When I watched her cleaning, I’d think, “It doesn’t take that long to fold your clothes. And you should never have to take everything out your drawers to find something. You just have to pick up one shirt to get to the one under it.”

 Our room didn’t stay clean for very long

Even when my sister did put stuff away and organize her drawers, it would last for two weeks, at the most. For about one week, I got the clean bedroom I liked to live in. The two sides of our room looked like mirror images. All our shoes were in the bins, our comforters were both perfectly straight and all of our stuffed animals were sitting neatly on our beds. 

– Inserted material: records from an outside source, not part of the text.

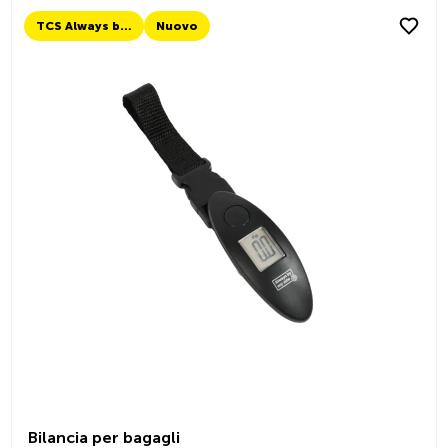
TCS Always by my side
Nuovo
Bilancia per bagagli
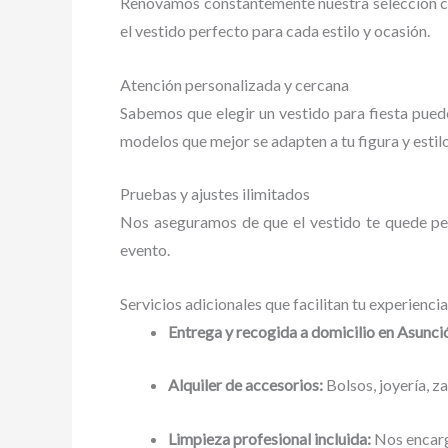
Renovamos constantemente nuestra selección co
el vestido perfecto para cada estilo y ocasión.
Atención personalizada y cercana
Sabemos que elegir un vestido para fiesta pue
modelos que mejor se adapten a tu figura y estil
Pruebas y ajustes ilimitados
Nos aseguramos de que el vestido te quede per
evento.
Servicios adicionales que facilitan tu experiencia
Entrega y recogida a domicilio en Asunci
Alquiler de accesorios:
Bolsos, joyería, 
Limpieza profesional incluida:
Nos encarg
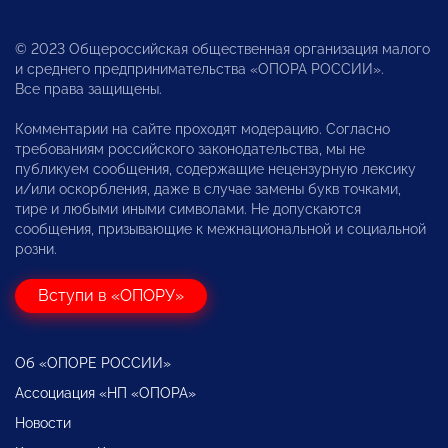
© 2023 Общероссийская общественная организация малого
и среднего предпринимательства «ОПОРА РОССИИ».
Все права защищены.
Комментарии на сайте проходят модерацию. Согласно
требованиям российского законодательства, мы не
публикуем сообщения, содержащие нецензурную лексику
и/или оскорбления, даже в случае замены букв точками,
тире и любыми иными символами. Не допускаются
сообщения, призывающие к межнациональной и социальной
розни.
Вступи в «ОПОРУ»
Об «ОПОРЕ РОССИИ»
Ассоциация «НП «ОПОРА»
Новости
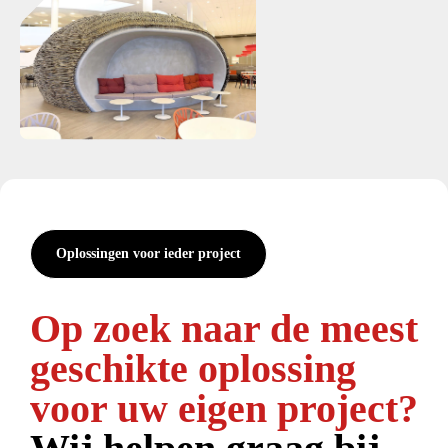
Oplossingen voor ieder project
Op zoek naar de meest
geschikte oplossing
voor uw eigen project?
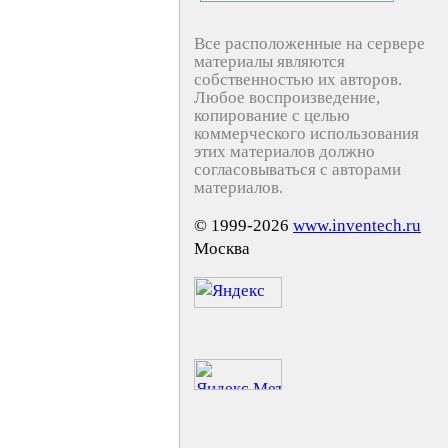
Все расположенные на сервере
материалы являются
собственностью их авторов.
Любое воспроизведение,
копирование с целью
коммерческого использования
этих материалов должно
согласовываться с авторами
материалов.
© 1999-2026
www.inventech.ru
Москва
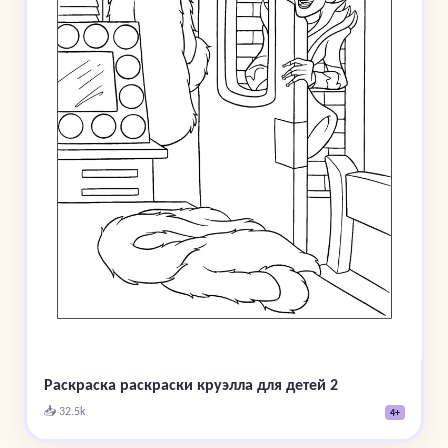
Раскраска раскраски круэлла для детей 2
📥 32.5k
4+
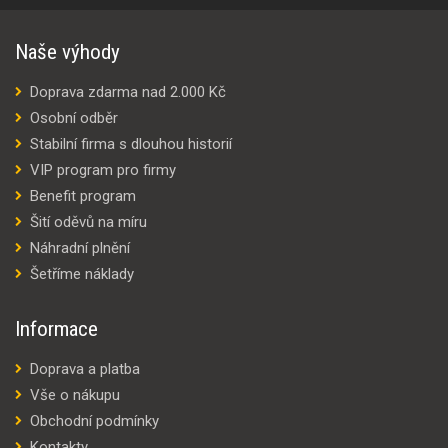
Naše výhody
Doprava zdarma nad 2.000 Kč
Osobní odběr
Stabilní firma s dlouhou historií
VIP program pro firmy
Benefit program
Šití oděvů na míru
Náhradní plnění
Šetříme náklady
Informace
Doprava a platba
Vše o nákupu
Obchodní podmínky
Kontakty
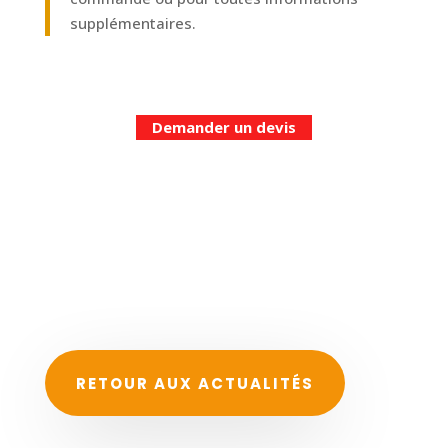
supplémentaires.
Demander un devis
RETOUR AUX ACTUALITÉS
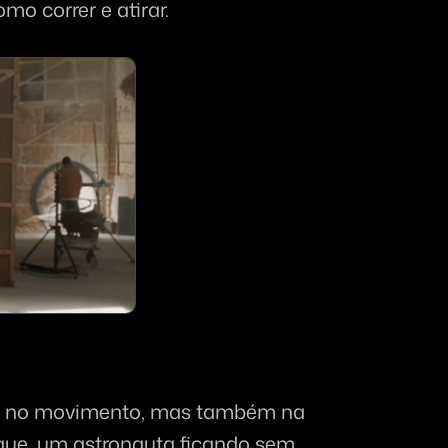
o correr e atirar.
s no movimento, mas também na 
ue, um astronauta ficando sem 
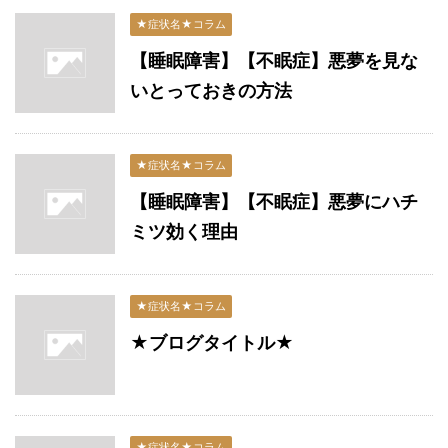
★症状名★コラム
【睡眠障害】【不眠症】悪夢を見な
いとっておきの方法
★症状名★コラム
【睡眠障害】【不眠症】悪夢にハチ
ミツ効く理由
★症状名★コラム
★ブログタイトル★
★症状名★コラム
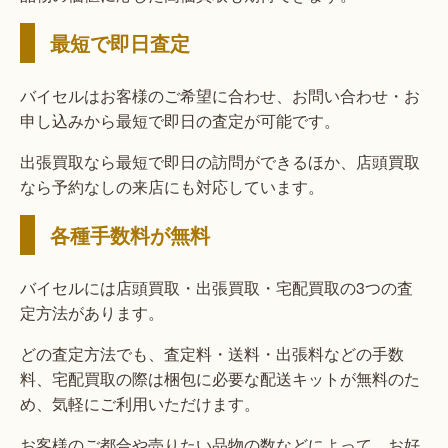
最短で即日査定
バイセルはお客様のご希望に合わせ、お問い合わせ・お
申し込みから最短で即日の査定が可能です。
出張買取なら最短で即日の訪問ができるほか、店頭買取
なら予約なしの来店にも対応しています。
各種手数料が無料
バイセルには店頭買取・出張買取・宅配買取の3つの査
定方法があります。
どの査定方法でも、査定料・送料・出張料などの手数
料、宅配買取の際は梱包に必要な配送キットが無料のた
め、気軽にご利用いただけます。
お客様のご都合や売りたい品物の数などによって、お好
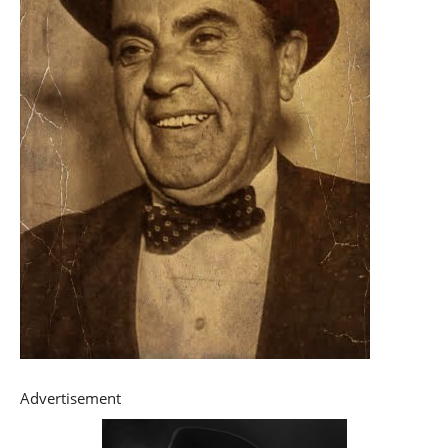
Advertisement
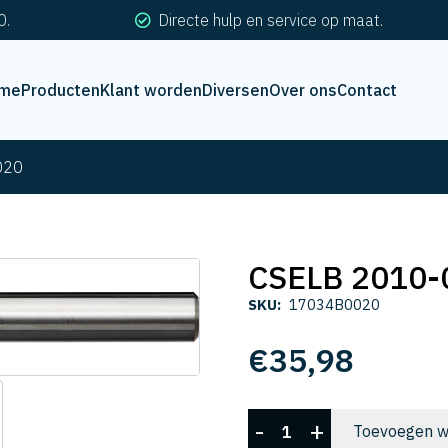
0.
Directe hulp en service op maat.
me
Producten
Klant worden
Diversen
Over ons
Contact
020
CSELB 2010-
SKU:
17034B0020
€
35,98
CSELB
-
+
Toevoegen w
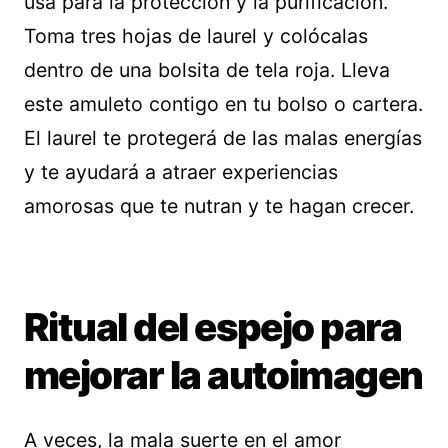
usa para la protección y la purificación.
Toma tres hojas de laurel y colócalas
dentro de una bolsita de tela roja. Lleva
este amuleto contigo en tu bolso o cartera.
El laurel te protegerá de las malas energías
y te ayudará a atraer experiencias
amorosas que te nutran y te hagan crecer.
Ritual del espejo para
mejorar la autoimagen
A veces, la mala suerte en el amor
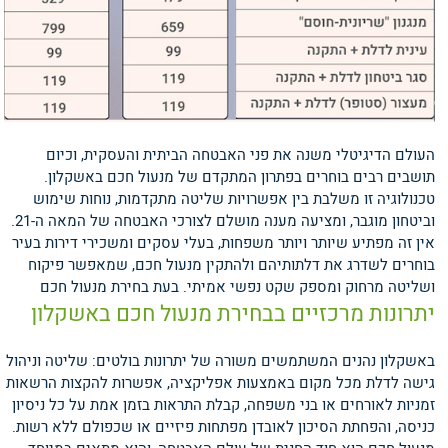
העולם הדיגיטלי משנה את פני האבטחה הביתית והעסקית, וכיום
תושבים רבים בוחרים בפתרון המתקדם של מנעול חכם באשקלון.
טכנולוגיה זו משלבת בין אפשרויות שליטה מתקדמות, נוחות שימוש
וביטחון מוגבר, ומציעה מענה מושלם לצורכי האבטחה של המאה ה-21.
אין זה מפתיע שיותר ויותר משפחות, בעלי עסקים ומשכירי דירות בעיר
בוחרים לשדרג את דלתותיהם ולהתקין מנעול חכם, שמאפשר פיקוח
ושליטה מרחוק ומספק שקט נפשי אמיתי.
בעת בחירת מנעול חכם
יתרונות מרכזיים בבחירת מנעול חכם באשקלון
באשקלון נהנים המשתמשים משורה של יתרונות בולטים: שליטה וניהול
גישה לדלת מכל מקום באמצעות אפליקציה, אפשרות להקצות הרשאות
זמניות לאורחים או בני משפחה, קבלת התראות בזמן אמת על כל ניסיון
כניסה, והפחתת הסיכון לאובדן מפתחות פיזיים או שכפולם ללא רשות.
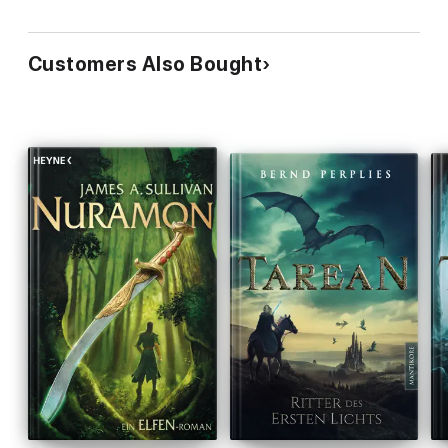
Customers Also Bought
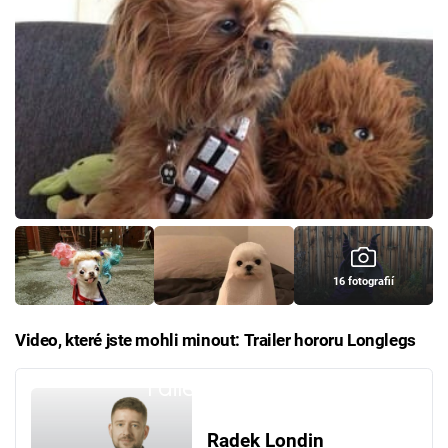
16 fotografií
Video, které jste mohli minout: Trailer hororu Longlegs
Failed to fetch
Radek Londin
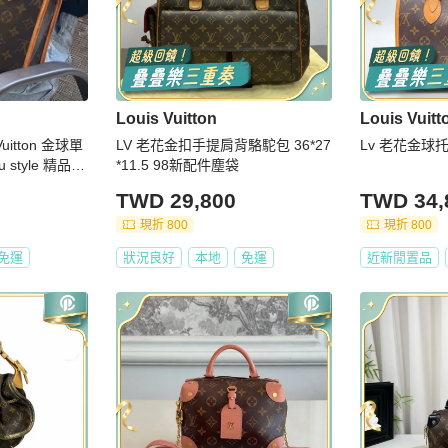
Louis Vuitton
Louis Vuitt
uitton 金球單
LV 老花金扣手提肩背駱駝包 36*27
Lv 老花金球
style 精品✦
*11.5 98新配件塵袋
手名牌包｜手
TWD 29,800
TWD 34,
現折 800
現折 800
免運
狀況良好
本地
免運
近新閒置品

I could relax not having to clean up after her. Her dresses were on hangers instead of under her bed, the floor was clean instead of dotted with rubber bands from her hair and her jacket was in the closet instead of on a bedpost. I have to admit, I hung my jackets on the bedposts, too.

Zzzahkia (right) and her sister, Zzzzah-Zzaz, have always shared a bedroom.

After about a week she got too lazy to care about keeping her stuff organized and then I’d see her slide notebooks under her bed. Then I’d notice her stuffing clothes in her dresser drawers again. And then the rubber bands would start re-appearing. After the second week, I’d be so irritated that I’d help clean even though I knew it would get messy in two weeks.

While I was helping her fold shirts, I’d say, “You need to keep this clean, because I don’t have time to be helping you.”

I stopped helping Zzzzah-Zzaz a few months ago. I was tired of this. She needed to start taking responsibility for staying organized. Of course she didn’t. Even though she always said “thank you,” I felt she was unappreciative. If she truly appreciated my help, then she would have kept the drawers the way I had helped her organize them. 

When her clothes mix up with mine in the closet and I have trouble finding my stuff, I get irritated that her mess is invading my space. So I’ll pick up her clothes and put them on her bed, just like my auntie used to do.

When she sees the pile of clothes I’ve made on her bed, she’ll tell me, “I’m not doing this.” She’ll put her clothes away without folding them so they’re still messy. Then I’ll put them back on the bed because I want her to fold them. She eventually folds her clothes and puts them away neatly.

We get into arguments about her being messy a couple times a week. She’s messy every day, but I try to ignore it most days because it’s not worth fighting all the time. 

Some people might say that I should just let her be messy, and that it’s not my place to be the clean police. If we didn’t share a room, I wouldn’t complain as much because I wouldn’t have to see her mess very often. But if they had to share a bedroom with her, they might feel like me.

I hope that someday she’ll change and she’ll fold her clothes (without anyone telling her to), keep her papers organized and when people ask her where her things are, she’ll be able to tell them. I don’t know if this will happen. But if she has her own house someday, people will judge her and she won’t want to be known as the woman with a messy house.

I know I probably won’t have my own room while I’m in high school, but I hope in college I’ll have a neat roommate.